Friday, October 03, 2025

The Joy of Six 1417

"Muscular patriotism of the flag waving variety marries rather well with aggressive nationalism - and we’re seeing quite a bit of that all over the world. Neither impulse allows for complexity instead it demands loyalty of the 'for us or against us' variety." Ritula Shah explains why the aggressive flag flying of recent weeks has bothered her so much.

Carole Cadwalladr investigates the opaque workings of the Tony Blair Institute for Global Change, its funding from friends of Israel – including billionaire Larry Ellison – and an emerging right-wing media takeover of the global information space.

Timothy Garton Ash talks to Catherine E. De Vries about writing, freedom and the lost art of disagreement.

"If the BBC had kept the Boat Race and paid more for the privilege, the Telegraph’s angle could well have been to talk about a waste of money on an event whose viewing figures have been in decline over the years. The key thing with any story about the BBC in the right-wing press is that the corporation must always be in the wrong." Mic Wright on the way the Boat Race's move to Channel 4 was used to attack the BBC.
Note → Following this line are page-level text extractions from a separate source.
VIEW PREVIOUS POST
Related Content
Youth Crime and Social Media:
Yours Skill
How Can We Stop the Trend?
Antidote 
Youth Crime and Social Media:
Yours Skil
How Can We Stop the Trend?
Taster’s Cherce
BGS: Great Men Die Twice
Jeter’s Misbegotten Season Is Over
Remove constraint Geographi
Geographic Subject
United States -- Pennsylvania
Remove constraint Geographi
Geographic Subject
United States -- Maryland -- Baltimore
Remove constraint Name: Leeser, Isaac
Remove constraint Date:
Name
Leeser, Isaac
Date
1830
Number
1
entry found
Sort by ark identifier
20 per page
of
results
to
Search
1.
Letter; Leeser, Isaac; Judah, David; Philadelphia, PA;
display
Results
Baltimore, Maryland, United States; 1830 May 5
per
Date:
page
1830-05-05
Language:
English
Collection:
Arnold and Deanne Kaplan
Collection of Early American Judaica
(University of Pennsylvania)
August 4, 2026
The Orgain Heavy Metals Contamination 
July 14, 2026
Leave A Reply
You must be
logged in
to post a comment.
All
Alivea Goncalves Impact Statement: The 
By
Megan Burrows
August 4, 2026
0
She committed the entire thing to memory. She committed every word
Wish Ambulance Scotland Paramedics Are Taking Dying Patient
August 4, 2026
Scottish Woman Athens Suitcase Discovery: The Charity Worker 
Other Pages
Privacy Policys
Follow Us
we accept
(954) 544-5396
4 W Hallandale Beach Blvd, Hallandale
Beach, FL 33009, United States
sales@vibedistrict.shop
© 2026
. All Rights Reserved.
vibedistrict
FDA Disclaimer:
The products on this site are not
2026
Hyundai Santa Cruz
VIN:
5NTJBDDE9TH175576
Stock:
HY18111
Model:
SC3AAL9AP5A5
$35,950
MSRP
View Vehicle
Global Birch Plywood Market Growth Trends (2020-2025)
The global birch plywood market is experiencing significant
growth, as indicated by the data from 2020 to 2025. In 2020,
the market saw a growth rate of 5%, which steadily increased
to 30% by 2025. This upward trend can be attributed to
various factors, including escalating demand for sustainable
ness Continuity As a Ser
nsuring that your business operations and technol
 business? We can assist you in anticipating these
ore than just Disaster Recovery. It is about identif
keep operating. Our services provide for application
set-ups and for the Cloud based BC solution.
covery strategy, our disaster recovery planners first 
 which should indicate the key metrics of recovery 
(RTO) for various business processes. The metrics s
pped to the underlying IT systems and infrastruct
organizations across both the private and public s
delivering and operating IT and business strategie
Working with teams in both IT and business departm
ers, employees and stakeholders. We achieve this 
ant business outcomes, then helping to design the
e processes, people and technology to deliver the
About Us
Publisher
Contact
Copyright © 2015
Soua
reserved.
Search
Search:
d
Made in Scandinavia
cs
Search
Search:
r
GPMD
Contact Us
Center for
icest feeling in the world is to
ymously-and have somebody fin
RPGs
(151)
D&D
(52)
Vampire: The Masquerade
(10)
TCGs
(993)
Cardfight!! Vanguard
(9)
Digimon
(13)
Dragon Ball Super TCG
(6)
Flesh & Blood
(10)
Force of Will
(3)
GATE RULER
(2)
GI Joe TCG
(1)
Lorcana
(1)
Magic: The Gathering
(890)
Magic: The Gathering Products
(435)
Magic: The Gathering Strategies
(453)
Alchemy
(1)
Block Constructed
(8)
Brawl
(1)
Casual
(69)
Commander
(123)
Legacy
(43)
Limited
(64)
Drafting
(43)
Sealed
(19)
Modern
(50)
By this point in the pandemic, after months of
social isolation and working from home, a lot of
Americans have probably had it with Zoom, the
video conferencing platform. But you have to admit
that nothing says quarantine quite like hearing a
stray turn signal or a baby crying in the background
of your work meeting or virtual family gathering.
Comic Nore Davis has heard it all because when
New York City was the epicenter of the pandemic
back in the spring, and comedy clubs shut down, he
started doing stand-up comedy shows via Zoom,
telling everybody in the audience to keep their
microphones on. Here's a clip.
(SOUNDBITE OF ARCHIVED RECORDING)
In 1873, a choir of formerly enslaved African American students from the newly established Fisk University, Tennessee, embarked on a fundraising tour of the UK during which they sang for both Queen Victoria and Mr Gladstone. The National Archives tells the story of the Jubilee Singers.

Madeleine Brettingham discusses her favourite situation comedy: "The Fall and Rise of Reginald Perrin is an early crack in the post-war sitcom’s floral wallpaper. The protagonist, Reginald Iolanthe Perrin, is a restless, self-directed twenty-first century man trying to break out of a claustrophobic twentieth-century show."